Search the material for lines containing the word "anchor", and copy each one.
※
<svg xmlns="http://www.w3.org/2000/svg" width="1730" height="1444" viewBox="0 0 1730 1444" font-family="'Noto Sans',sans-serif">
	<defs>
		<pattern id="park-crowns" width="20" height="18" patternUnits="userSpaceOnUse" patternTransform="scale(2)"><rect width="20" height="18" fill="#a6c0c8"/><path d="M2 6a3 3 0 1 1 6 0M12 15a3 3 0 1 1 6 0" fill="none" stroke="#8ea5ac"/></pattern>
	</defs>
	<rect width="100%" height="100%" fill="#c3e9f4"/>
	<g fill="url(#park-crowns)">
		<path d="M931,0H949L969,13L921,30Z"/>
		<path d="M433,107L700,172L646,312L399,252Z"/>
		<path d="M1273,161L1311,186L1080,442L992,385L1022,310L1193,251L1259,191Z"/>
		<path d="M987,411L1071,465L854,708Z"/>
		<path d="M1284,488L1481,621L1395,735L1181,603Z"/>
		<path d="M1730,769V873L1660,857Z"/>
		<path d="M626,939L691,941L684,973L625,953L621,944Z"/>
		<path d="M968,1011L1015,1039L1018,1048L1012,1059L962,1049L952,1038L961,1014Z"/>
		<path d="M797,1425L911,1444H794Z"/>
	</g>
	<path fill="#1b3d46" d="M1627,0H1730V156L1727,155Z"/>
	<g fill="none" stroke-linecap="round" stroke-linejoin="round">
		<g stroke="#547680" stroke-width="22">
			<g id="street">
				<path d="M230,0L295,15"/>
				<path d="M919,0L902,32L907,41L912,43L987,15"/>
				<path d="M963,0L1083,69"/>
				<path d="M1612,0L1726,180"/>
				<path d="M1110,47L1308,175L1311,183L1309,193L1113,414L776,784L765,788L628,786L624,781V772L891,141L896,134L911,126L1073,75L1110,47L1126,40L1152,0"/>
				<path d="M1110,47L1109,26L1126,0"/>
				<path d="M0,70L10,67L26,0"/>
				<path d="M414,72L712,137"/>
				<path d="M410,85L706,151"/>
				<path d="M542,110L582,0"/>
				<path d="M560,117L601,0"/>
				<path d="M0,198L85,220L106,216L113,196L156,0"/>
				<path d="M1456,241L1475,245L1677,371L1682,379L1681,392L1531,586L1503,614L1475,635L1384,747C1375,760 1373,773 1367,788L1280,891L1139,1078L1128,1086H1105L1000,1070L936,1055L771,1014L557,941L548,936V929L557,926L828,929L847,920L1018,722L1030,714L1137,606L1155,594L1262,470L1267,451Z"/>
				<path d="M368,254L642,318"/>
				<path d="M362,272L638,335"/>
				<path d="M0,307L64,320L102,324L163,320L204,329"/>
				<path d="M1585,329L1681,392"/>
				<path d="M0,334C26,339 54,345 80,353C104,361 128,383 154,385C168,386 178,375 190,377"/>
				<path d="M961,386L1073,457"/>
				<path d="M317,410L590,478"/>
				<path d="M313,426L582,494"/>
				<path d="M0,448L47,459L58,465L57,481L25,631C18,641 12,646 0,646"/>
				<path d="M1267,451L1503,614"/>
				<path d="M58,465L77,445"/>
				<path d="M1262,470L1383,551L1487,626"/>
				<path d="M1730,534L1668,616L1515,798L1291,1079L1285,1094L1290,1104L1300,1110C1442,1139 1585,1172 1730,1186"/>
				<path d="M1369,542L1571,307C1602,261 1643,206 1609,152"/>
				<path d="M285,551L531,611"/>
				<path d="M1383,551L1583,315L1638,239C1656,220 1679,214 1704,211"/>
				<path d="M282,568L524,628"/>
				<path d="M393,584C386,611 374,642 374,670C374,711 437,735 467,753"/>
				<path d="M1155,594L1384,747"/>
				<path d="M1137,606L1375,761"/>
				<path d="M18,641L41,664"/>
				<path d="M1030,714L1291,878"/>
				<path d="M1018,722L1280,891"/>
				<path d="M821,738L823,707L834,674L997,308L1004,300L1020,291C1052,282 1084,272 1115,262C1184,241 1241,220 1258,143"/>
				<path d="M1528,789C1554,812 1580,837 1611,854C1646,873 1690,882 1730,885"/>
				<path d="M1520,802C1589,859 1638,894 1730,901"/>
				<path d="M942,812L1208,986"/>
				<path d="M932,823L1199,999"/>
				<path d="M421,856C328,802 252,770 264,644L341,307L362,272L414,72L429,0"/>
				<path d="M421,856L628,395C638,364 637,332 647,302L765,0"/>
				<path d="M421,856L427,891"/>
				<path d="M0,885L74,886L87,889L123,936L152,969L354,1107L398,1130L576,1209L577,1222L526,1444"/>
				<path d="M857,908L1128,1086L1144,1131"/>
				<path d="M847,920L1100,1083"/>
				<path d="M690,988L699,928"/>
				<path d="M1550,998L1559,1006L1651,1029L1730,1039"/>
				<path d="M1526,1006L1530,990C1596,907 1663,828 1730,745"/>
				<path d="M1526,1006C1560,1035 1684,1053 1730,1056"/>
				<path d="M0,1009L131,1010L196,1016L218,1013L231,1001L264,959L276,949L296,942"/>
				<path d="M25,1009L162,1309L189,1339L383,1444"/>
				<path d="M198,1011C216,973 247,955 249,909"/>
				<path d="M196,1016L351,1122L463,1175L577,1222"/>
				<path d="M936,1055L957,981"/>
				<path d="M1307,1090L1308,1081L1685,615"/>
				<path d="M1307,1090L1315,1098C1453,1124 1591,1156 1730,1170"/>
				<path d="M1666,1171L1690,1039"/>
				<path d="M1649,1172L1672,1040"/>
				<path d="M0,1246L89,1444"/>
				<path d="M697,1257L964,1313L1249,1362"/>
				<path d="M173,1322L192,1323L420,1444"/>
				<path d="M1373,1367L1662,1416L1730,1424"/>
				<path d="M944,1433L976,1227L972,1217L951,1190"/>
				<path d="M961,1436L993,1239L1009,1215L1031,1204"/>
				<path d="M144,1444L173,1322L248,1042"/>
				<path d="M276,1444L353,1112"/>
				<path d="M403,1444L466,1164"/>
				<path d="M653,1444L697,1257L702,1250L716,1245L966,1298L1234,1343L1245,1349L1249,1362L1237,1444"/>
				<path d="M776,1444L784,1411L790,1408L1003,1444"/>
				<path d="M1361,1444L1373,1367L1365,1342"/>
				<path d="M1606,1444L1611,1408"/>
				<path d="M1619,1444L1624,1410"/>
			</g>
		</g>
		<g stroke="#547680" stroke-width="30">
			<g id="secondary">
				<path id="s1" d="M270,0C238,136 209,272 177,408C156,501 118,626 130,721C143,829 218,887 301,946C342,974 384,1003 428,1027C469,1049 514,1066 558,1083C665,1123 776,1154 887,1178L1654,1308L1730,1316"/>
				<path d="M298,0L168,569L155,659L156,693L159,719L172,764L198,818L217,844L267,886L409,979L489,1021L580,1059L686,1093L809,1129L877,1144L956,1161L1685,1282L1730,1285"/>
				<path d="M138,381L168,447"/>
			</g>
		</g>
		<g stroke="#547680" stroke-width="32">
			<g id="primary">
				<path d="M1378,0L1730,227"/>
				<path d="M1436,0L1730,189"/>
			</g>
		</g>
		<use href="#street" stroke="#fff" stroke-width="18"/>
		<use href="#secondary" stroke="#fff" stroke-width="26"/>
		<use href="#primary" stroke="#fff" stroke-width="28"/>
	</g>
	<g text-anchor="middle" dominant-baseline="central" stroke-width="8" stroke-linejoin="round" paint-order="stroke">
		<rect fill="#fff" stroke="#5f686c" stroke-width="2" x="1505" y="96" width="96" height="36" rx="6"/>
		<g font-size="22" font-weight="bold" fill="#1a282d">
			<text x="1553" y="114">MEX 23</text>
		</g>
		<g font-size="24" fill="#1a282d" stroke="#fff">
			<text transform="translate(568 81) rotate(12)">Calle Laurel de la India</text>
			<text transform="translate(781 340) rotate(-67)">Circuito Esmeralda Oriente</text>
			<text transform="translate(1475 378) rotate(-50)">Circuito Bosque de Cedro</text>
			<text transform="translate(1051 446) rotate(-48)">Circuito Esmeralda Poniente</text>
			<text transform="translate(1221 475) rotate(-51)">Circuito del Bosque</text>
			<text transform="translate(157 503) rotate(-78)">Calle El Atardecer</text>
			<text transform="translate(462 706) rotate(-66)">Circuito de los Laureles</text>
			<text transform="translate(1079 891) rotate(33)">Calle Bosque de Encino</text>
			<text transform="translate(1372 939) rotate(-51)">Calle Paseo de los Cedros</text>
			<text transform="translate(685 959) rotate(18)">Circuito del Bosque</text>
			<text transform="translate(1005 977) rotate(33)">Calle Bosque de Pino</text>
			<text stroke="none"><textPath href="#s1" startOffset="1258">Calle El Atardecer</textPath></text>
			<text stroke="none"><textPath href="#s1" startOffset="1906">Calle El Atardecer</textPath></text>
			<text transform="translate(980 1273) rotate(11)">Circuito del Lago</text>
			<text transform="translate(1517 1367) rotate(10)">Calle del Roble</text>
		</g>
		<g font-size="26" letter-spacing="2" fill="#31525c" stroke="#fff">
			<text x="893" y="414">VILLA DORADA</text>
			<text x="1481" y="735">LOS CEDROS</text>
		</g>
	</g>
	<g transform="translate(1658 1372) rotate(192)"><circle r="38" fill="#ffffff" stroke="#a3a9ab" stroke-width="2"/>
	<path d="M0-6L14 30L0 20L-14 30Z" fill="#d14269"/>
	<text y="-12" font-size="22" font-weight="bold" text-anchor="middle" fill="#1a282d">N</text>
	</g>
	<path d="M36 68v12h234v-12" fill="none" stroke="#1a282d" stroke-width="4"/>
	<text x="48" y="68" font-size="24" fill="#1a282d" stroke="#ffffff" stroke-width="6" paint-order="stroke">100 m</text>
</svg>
※
◆ **Result of this task**:
	<g text-anchor="middle" dominant-baseline="central" stroke-width="8" stroke-linejoin="round" paint-order="stroke">
	<text y="-12" font-size="22" font-weight="bold" text-anchor="middle" fill="#1a282d">N</text>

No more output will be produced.